The 69-year-old woman’s blood oxygen had dropped to worrying levels.

If she got much worse, she’d have to go on a ventilator, her nurse Shari Para told her. The patient, a married mother of two, told Para she was afraid. She didn’t know if she could face being intubated.

Para, assigned to coronavirus patients at Ingalls Memorial Hospital in Harvey, held out her hand, and she prayed with her.

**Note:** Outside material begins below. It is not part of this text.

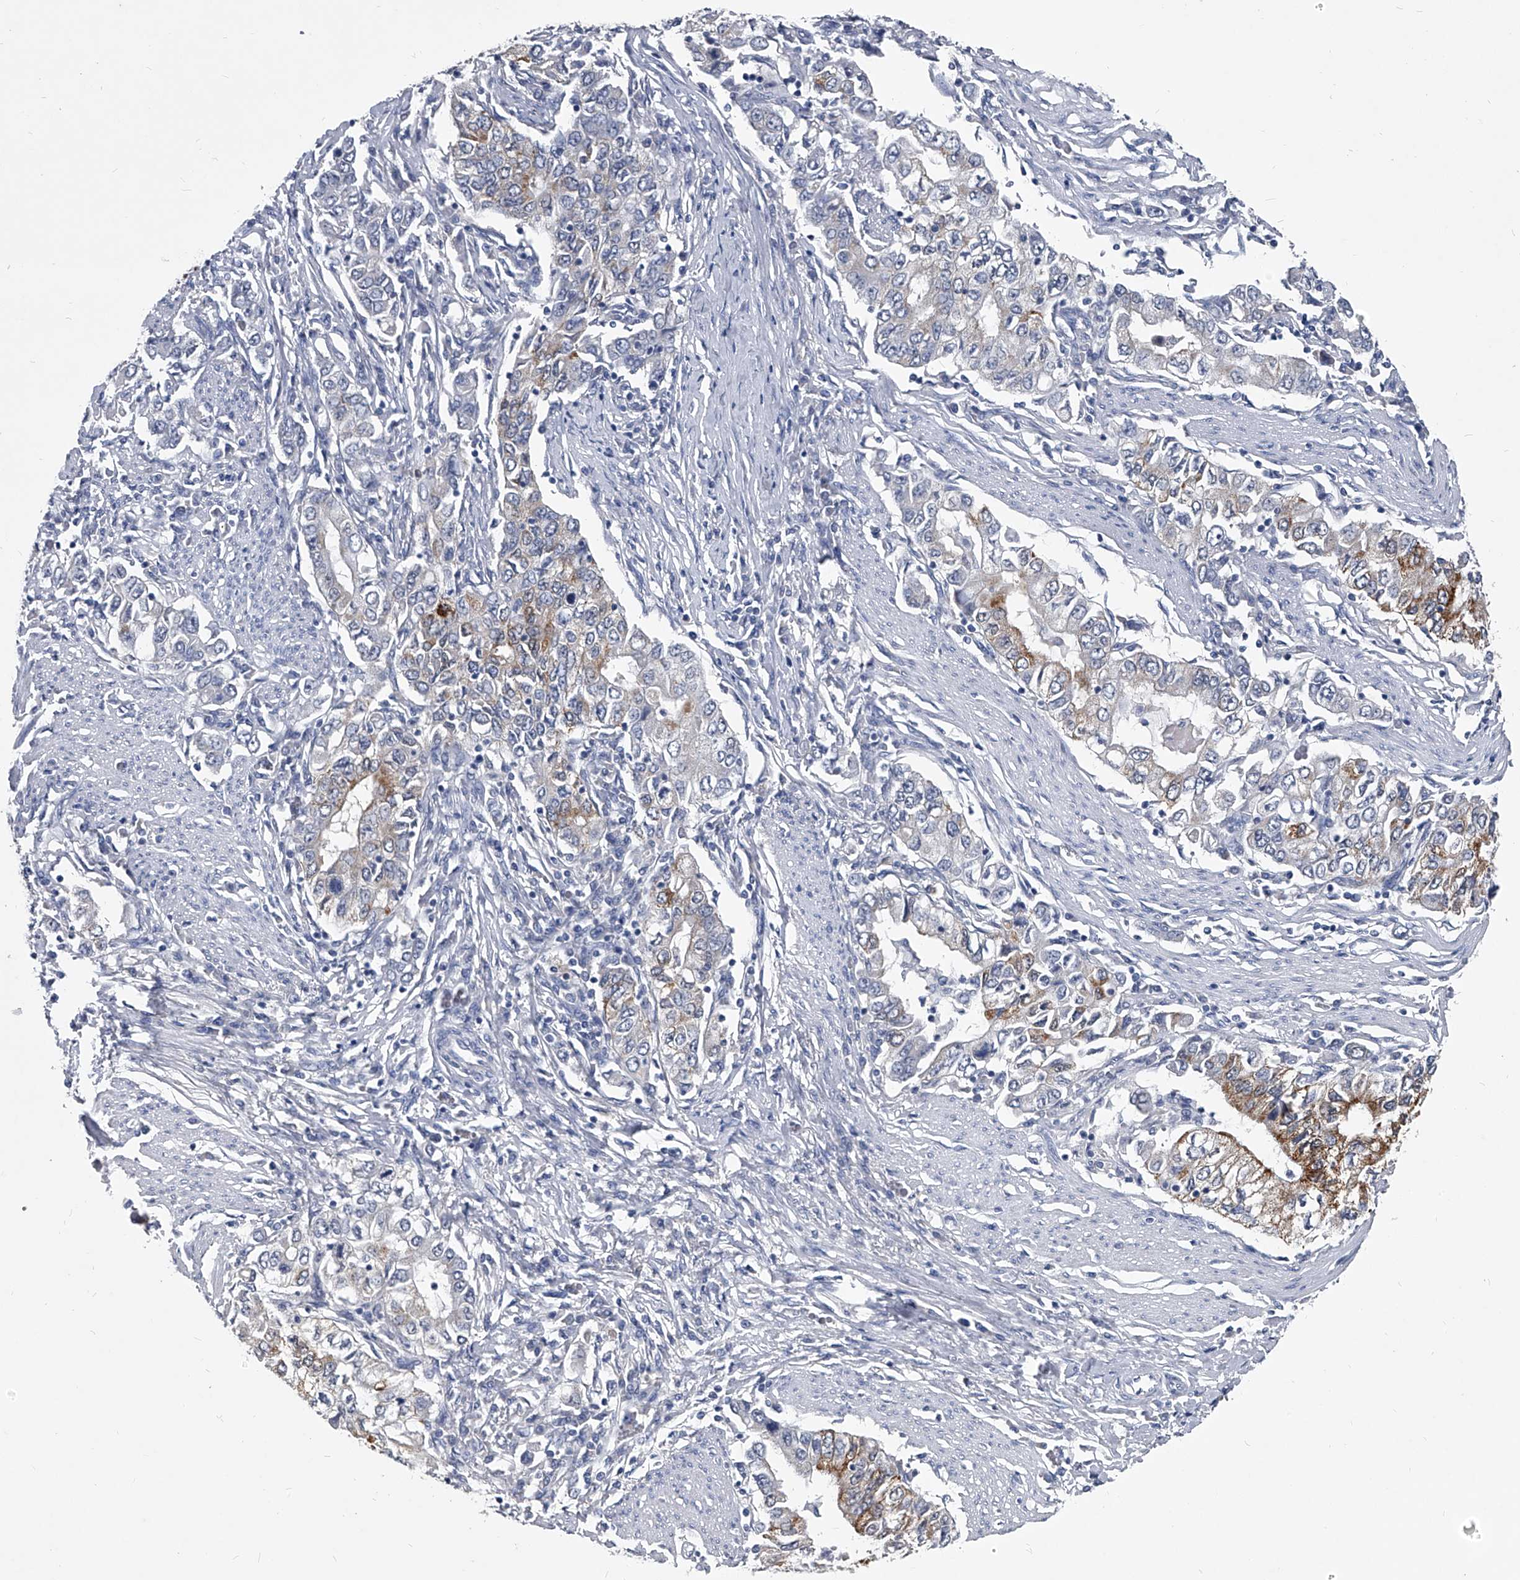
{"staining": {"intensity": "moderate", "quantity": "<25%", "location": "cytoplasmic/membranous"}, "tissue": "stomach cancer", "cell_type": "Tumor cells", "image_type": "cancer", "snomed": [{"axis": "morphology", "description": "Adenocarcinoma, NOS"}, {"axis": "topography", "description": "Stomach, lower"}], "caption": "Immunohistochemical staining of human stomach adenocarcinoma exhibits moderate cytoplasmic/membranous protein staining in approximately <25% of tumor cells.", "gene": "BCAS1", "patient": {"sex": "female", "age": 72}}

“I had to be her loved one because she didn’t have anybody with her to tell her that it was going to be OK,” said Para, taking a short break from a 12-hour shift.

Such is the life of a nurse in the trenches of this pandemic — where patient care has become more complex and, at the same time, starkly straightforward.

“We’re getting back to the basics of patient care, just knowing that our patients need us for everything — whether it’s to hold their hand and pray, feed them or assess them more frequently,” said Para, 37, who is married and has two small children.

And so Para — donning scrubs, goggles, a hair bonnet, shoe covers, an N95 mask and a surgical one — gets to work in a hospital that was at capacity for non-intensive care coronavirus cases, with 40 patients.

“This is an illness that we’re all going to get over together,” said Para, who lives in Tinley Park. The patients “are still people. I still have to do my job. I took an oath to take care of people.”

At home, she avoids the news and takes refuge in family life.

“We still really love bubbles in our house,” said Para, whose children are 2 and 3 years old.

Para grew up Catholic but isn’t particularly religious. She doesn’t go to church. But she knew what she needed to do when she saw the fear in her patient’s eyes.

Para stayed late that day last weekend to make sure the woman got to intensive care and was “comfortable.”

“She actually told me she loved me when I left,” Para said.

Later, Para asked an ICU doctor about the woman. She was still in the unit but not on a ventilator, the doctor told her.

“If I get time, I’ll go down and see her,” Para said.